I tug him through the room and out into the pitch-black corridor. The kitchen door’s swinging open and a breath of wind comes in. It stinks of the Jelai. That river-swamp smell reminds me of Peony, and I drop Tom’s hand with a jolt. I remember us all playing hide-and-seek here fifteen years ago. Me behind the door, Tom under the settee where his white skin wouldn’t show. Peony in the attic, always the last to be found. You were good at hiding, Peony. You still are.
‘Come on,’ I tell him.
Karthika slams the kitchen door again as we creep past. She’s burning banana leaves in the back compound. I wait until her back’s turned, then pull Tom quickly past under the curve of the stairs. There’s a side door to the yard, and the bolts are covered with a floss of spider webs. The path outside is luminous and milky with phosphorescence. Mud squelches under my feet and something squirms just beyond my toes.
‘Durga, are you sure we –’
I lead him round the side of the house, under the durian tree. Everything’s lit with a shifting, flickering light from Karthika’s bonfire. We reach the annexe that spiders along the back wall, and I stop. Tom puts his shoulder to the annexe door, shoving it open against the piled-up dirt. I’m chilled, but Tom glows like that yard fire. He shuts the door behind us and it’s like a weight of darkness coming down over my eyelids. In here, he could be any colour at all.

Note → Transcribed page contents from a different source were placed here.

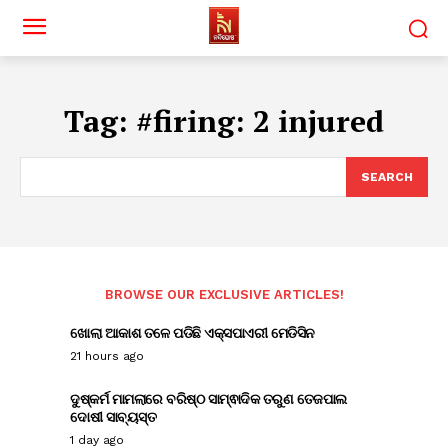
Tag:
#firing: 2 injured
SEARCH
BROWSE OUR EXCLUSIVE ARTICLES!
ଖୋଲା ଆକାଶ ତଳେ ପଡିଛି ଏକ୍ସପାଏରୀ ମେଡିସିନ
21 hours ago
ଦୁଷ୍କର୍ମ ମାମଲାରେ ବରିଷ୍ଠ ସାମ୍ଵାଦିକ ତରୁଣ ତେଜପାଲ
ଦୋଷୀ ସାବ୍ୟସ୍ତ
1 day ago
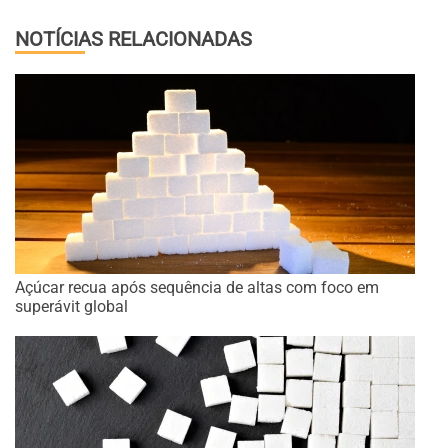
NOTÍCIAS RELACIONADAS
Açúcar recua após sequência de altas com foco em
superávit global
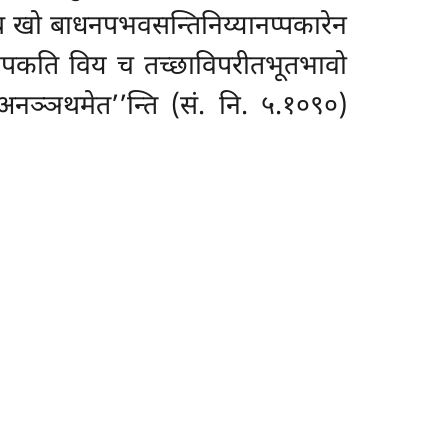
थ खो बाधनपभवसन्तिनिय्यानप्पकारेन
कपकति विय च तच्छाविपरीतभूतभावो
 अनञ्ञथमेत’’न्ति (सं. नि. ५.१०९०)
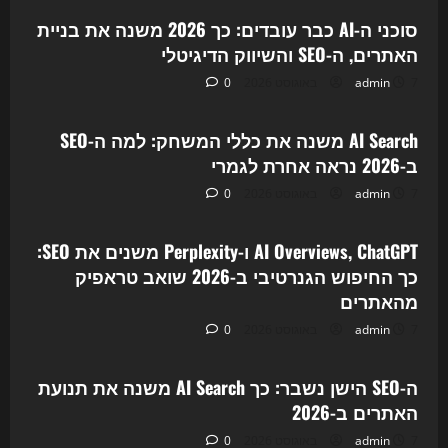
סוכני ה-AI כבר עובדים: כך 2026 משנה את בניית
האתרים, ה-SEO והשיווק הדיגיטלי
7 באוגוסט 2026
admin
0
Uncategorized
AI Search משנה את כללי המשחק: למה ה-SEO
ב-2026 נראה אחרת לגמרי
7 באוגוסט 2026
admin
0
Uncategorized
AI Overviews, ChatGPT ו-Perplexity משנים את SEO:
כך החיפוש הגנרטיבי ב-2026 שואב טראפיק
מהאתרים
7 באוגוסט 2026
admin
0
Uncategorized
ה-SEO הישן נשבר: כך AI Search משנה את תנועת
האתרים ב-2026
7 באוגוסט 2026
admin
0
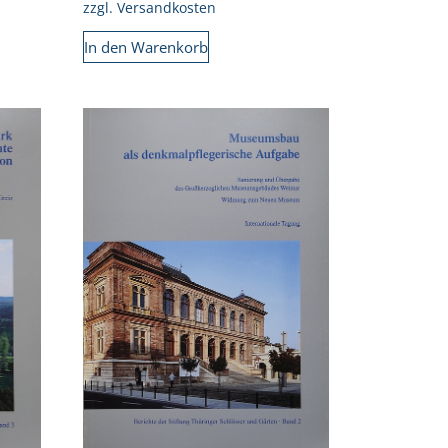
zzgl.
Versandkosten
In den Warenkorb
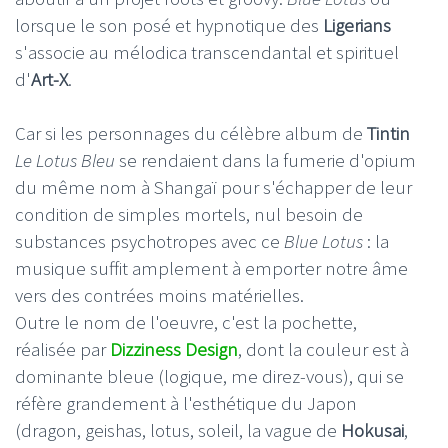
lorsque le son posé et hypnotique des
Ligerians
s'associe au mélodica transcendantal et spirituel
d'
Art-X
.
Car si les personnages du célèbre album de
Tintin
Le Lotus Bleu
se rendaient dans la fumerie d'opium
du même nom à Shangaï pour s'échapper de leur
condition de simples mortels, nul besoin de
substances psychotropes avec ce
Blue Lotus
: la
musique suffit amplement à emporter notre âme
vers des contrées moins matérielles.
Outre le nom de l'oeuvre, c'est la pochette,
réalisée par
Dizziness Design
, dont la couleur est à
dominante bleue (logique, me direz-vous), qui se
réfère grandement à l'esthétique du Japon
(dragon, geishas, lotus, soleil, la vague de
Hokusai
,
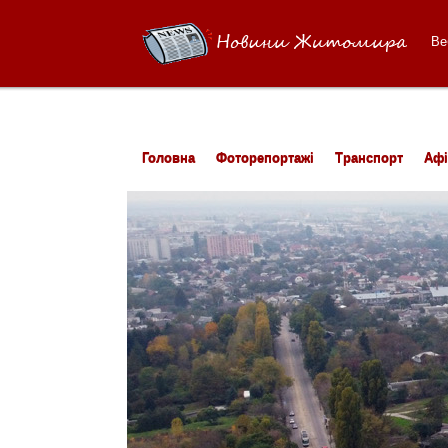
Ве
Головна
Фоторепортажі
Транспорт
Аф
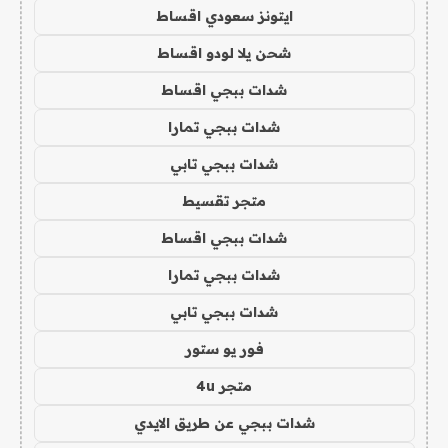
ايتونز سعودي اقساط
شحن يلا لودو اقساط
شدات ببجي اقساط
شدات ببجي تمارا
شدات ببجي تابي
متجر تقسيط
شدات ببجي اقساط
شدات ببجي تمارا
شدات ببجي تابي
فور يو ستور
متجر 4u
شدات ببجي عن طريق الايدي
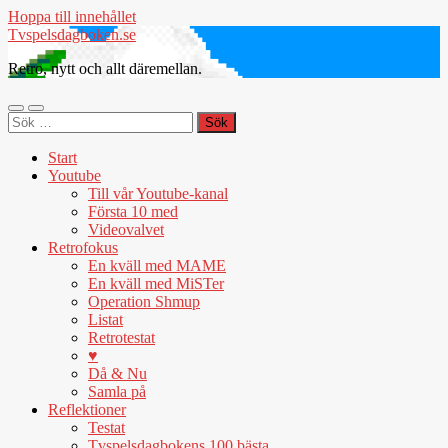
Hoppa till innehållet
Tvspelsdagboken.se
Retro, nytt och allt däremellan.
Slå
Slå
Sök
på/av
på/av
efter:
mobilmeny
sökfält
Start
Youtube
Till vår Youtube-kanal
Första 10 med
Videovalvet
Retrofokus
En kväll med MAME
En kväll med MiSTer
Operation Shmup
Listat
Retrotestat
♥
Då & Nu
Samla på
Reflektioner
Testat
Tvspelsdagbokens 100 bästa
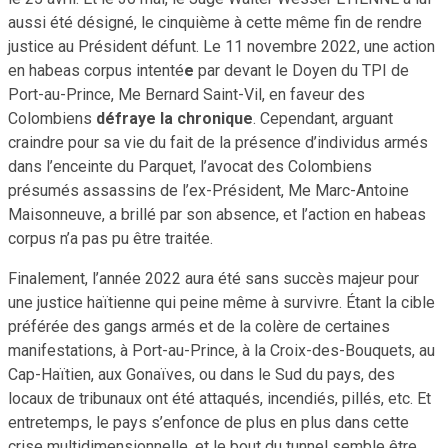
aussi été désigné, le cinquième à cette même fin de rendre
justice au Président défunt. Le 11 novembre 2022, une action
en habeas corpus intenté
e
par devant le Doyen du TPI de
Port-au-Prince, Me Bernard Saint-Vil, en faveur des
Colombiens
défraye la chronique
. Cependant, arguant
craindre pour sa vie du fait de la présence d’individus armés
dans l’enceinte du Parquet, l’avocat des Colombiens
présumés assassins de l’ex-Président, Me Marc-Antoine
Maisonneuve, a brillé par son absence, et l’action en habeas
corpus n’a pas pu être traitée.
Finalement, l’année 2022 aura été sans succès majeur pour
une justice haïtienne qui peine même à survivre. Étant la cible
préférée des gangs armés et de la colère de certaines
manifestations, à Port-au-Prince, à la Croix-des-Bouquets, au
Cap-Haïtien, aux Gonaïves, ou dans le Sud du pays, des
locaux de tribunaux ont été attaqués, incendiés, pillés, etc. Et
entretemps, le pays s’enfonce de plus en plus dans cette
crise multidimensionnelle, et le bout du tunnel semble être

I brush my fingers over his shoulders. His heart jumps, lik
e a clean and friendly animal nudging under his skin. I want to lick him, my tongue rough as sandpaper coating his skin. He’s flesh and bone and sweat, and I want more.
He slides down the wall, pulling me onto his lap, and kisses me. I feel his legs under mine and his hands unbuttoning my blouse. He smiles at the feel of silk underneath, at the soft give of it under his fingers. I run my hands down his spine and pull at his temples, running my lips over the creaseless line. He pushes my blouse down to my waist, and then his shirt is off too, tugged over his head and dropped carelessly on the floor. I feel brand new, as though he’s touching something almost at the core of me. Everything’s pulsating, slippery, thin as icing drizzled into cold water, and Tom’s face is close and invisible in the breathing dark. He’s muttering something – a private, urgent whisper I’m not meant to hear.
‘Peony.’ It’s a spit of cold water. ‘Peony.’
‘What?’ I pull away. Tom startles, letting his arms drop from around me. I’m still tight-wound inside, but I can feel myself loosening, ratcheting down. Becoming slacker, back to something that feels dull and heavy inside. Back to my bones and my skin, which doesn’t sing any more.
‘Tom …’
My eyes have adjusted, or it wasn’t as dark as I thought. Light comes filtering in through cracks in the door, and round the sides of the boarded-up window. I can feel my daytime face again, frown-lines re-emerging. There’s a sudden sound outside, and I jump.
‘Who’s that?’ Tom moves sharply. He pulls away from me and the air sucks at my damp stomach. Cover yourself up, Ammuma would say. I grab for my blouse, shaking dirt out onto my skirt.
There’s another noise and a sound of footsteps outside. The far wall dims slightly as someone passes in front of the door. Stands there for a second, close-up with an ear pressed to the wall. A smell comes wafting in: pandan leaves and fish with an undercurrent of shit. Karthika.